### DOCUMENT SECTION:
Friday, May 2, 2014
|Denny and Katie shuck oysters in the back yard of their Downtown home.|
How many chefs does it take to transform the award-winning cuisine of Acadiana into a culinary community that makes Lafayette a true Southern tourist destination?
It’s a question that’s probably best-suited for Denny and Katie Culbert, a Hub City couple on a mission to unite the culinary community in a way that drastically increases collaboration and lessens the overall sense of competition among chefs.
“Everyone needs to do well,” Denny says. “We’re looking to create community support.”
That kind of community support — the kind that attracts foodies to cities like New Orleans, Charleston, S.C., and Asheville, N.C., — is the premise of Runaway Dish, their year old nonprofit organization that hosts pop-up dinners downtown and brings together numerous chefs and others in the local food world.
|Denny captures "Janelle" before Jo Vidrine, left, and Bryan Kyzar free
her up for plates at Runaway Feast on April 22.
“We started this around a time when all these new chefs have come into the city and haven’t been around each other that long,” Katie says. “A lot of new talent has emerged over the past 10 years, and they’re so passionate about what they do. A lot of other things have fueled this movement, like farmers markets, but before it was all competitive. Now it’s more about collaboration.”
Denny, who earned his bachelor’s degree in photojournalism at Ohio University, grew up in northern Ohio and moved to Louisiana in 2008 as an intern for The Advocate in Baton Rouge. He moved to Lafayette later the same year and started a three-year stint as a photographer for The Daily Advertiser.
While at the Advertiser, Denny began a monthly food column called “Dishing it Out,” which featured a 10-question interview with a local restaurant owner and an accompanying photo essay.
“I would go and hang out at locally owned restaurants to get to know the community better,” Denny recalls. “I liked hanging out in restaurants, [and] in [their] kitchens.”
Denny left the Advertiser in 2011 to pursue freelance photography. That fall, he was hired by the Southern Foodways Alliance to spend a month living in an RV in North Carolina — the BBQ bus — and documenting BBQ culture full-time.
He returned to the BBQ bus in the fall of 2012, this time in South Carolina, and from there his work evolved into 90 percent food photography.
Katie was born and raised in Lafayette and studied business at Tulane University in New Orleans. She worked in finance for a while after Tulane, but returned home from San Diego to help run kiki, the River Ranch boutique opened by her mother, Kiki Frayard.
It was Denny’s extensive work in the food community that also piqued Katie’s interest, she says.

### EXERCISE INSTRUCTIONS:
1: Reproduce the passage of the profile of Denny and Katie Culbert between "Denny, who earned" and "BBQ culture full-time.", inclusive.
2: Answer these from the profile of Denny and Katie Culbert:
(a) At which university did Denny earn his bachelor's degree?
(b) What was the monthly food column Denny started at the Advertiser called?
(c) What subject did Katie study at Tulane University?
The lines that come next have no connection to the profile of Denny and Katie Culbert.

### GIVEN DATA:

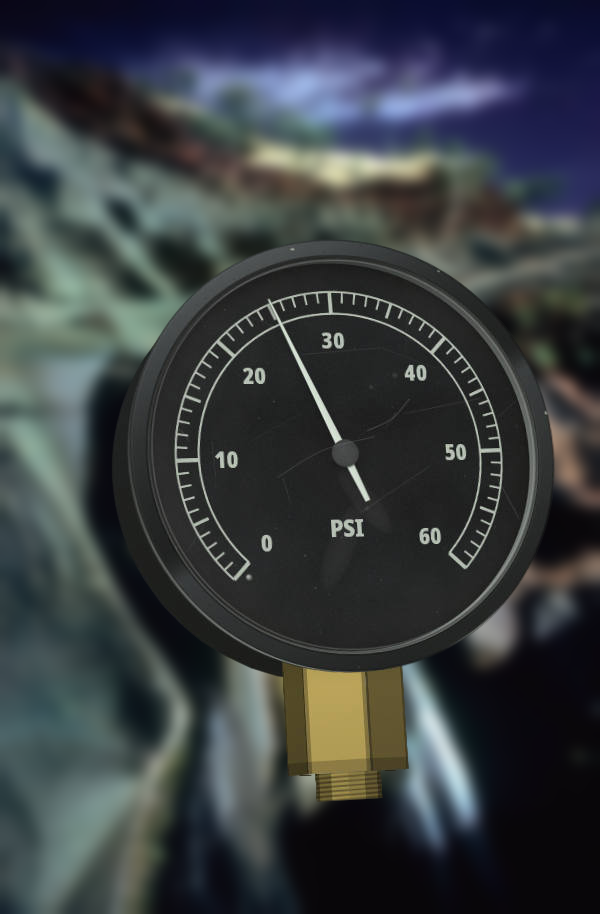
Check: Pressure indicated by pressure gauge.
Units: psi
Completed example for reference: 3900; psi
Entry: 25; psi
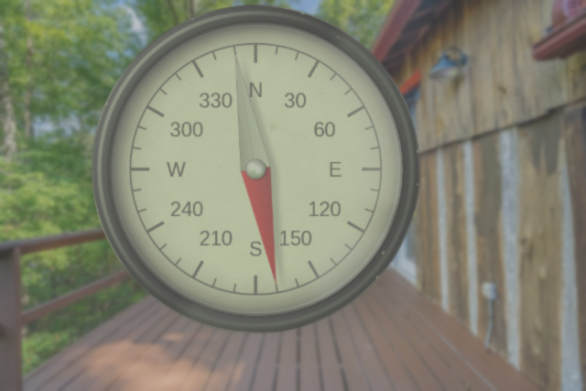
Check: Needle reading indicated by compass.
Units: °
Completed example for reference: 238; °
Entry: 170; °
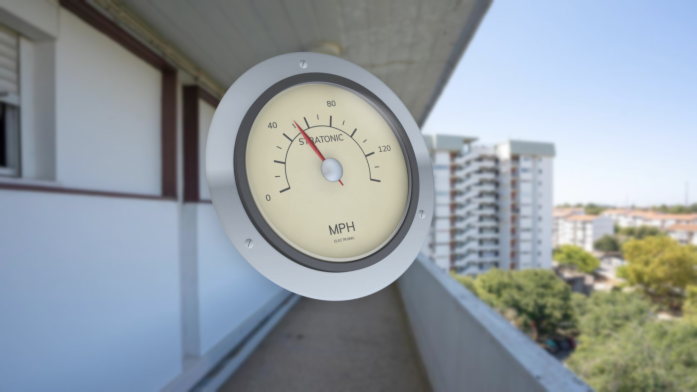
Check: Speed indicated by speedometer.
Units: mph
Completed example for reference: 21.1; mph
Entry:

--

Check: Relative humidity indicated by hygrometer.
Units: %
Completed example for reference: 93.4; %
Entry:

### RESPONSES IN ORDER:
1:
Denny, who earned his bachelor’s degree in photojournalism at Ohio University, grew up in northern Ohio and moved to Louisiana in 2008 as an intern for The Advocate in Baton Rouge. He moved to Lafayette later the same year and started a three-year stint as a photographer for The Daily Advertiser.
While at the Advertiser, Denny began a monthly food column called “Dishing it Out,” which featured a 10-question interview with a local restaurant owner and an accompanying photo essay.
“I would go and hang out at locally owned restaurants to get to know the community better,” Denny recalls. “I liked hanging out in restaurants, [and] in [their] kitchens.”
Denny left the Advertiser in 2011 to pursue freelance photography. That fall, he was hired by the Southern Foodways Alliance to spend a month living in an RV in North Carolina — the BBQ bus — and documenting BBQ culture full-time.

2:
(a) Ohio University
(b) "Dishing it Out"
(c) Business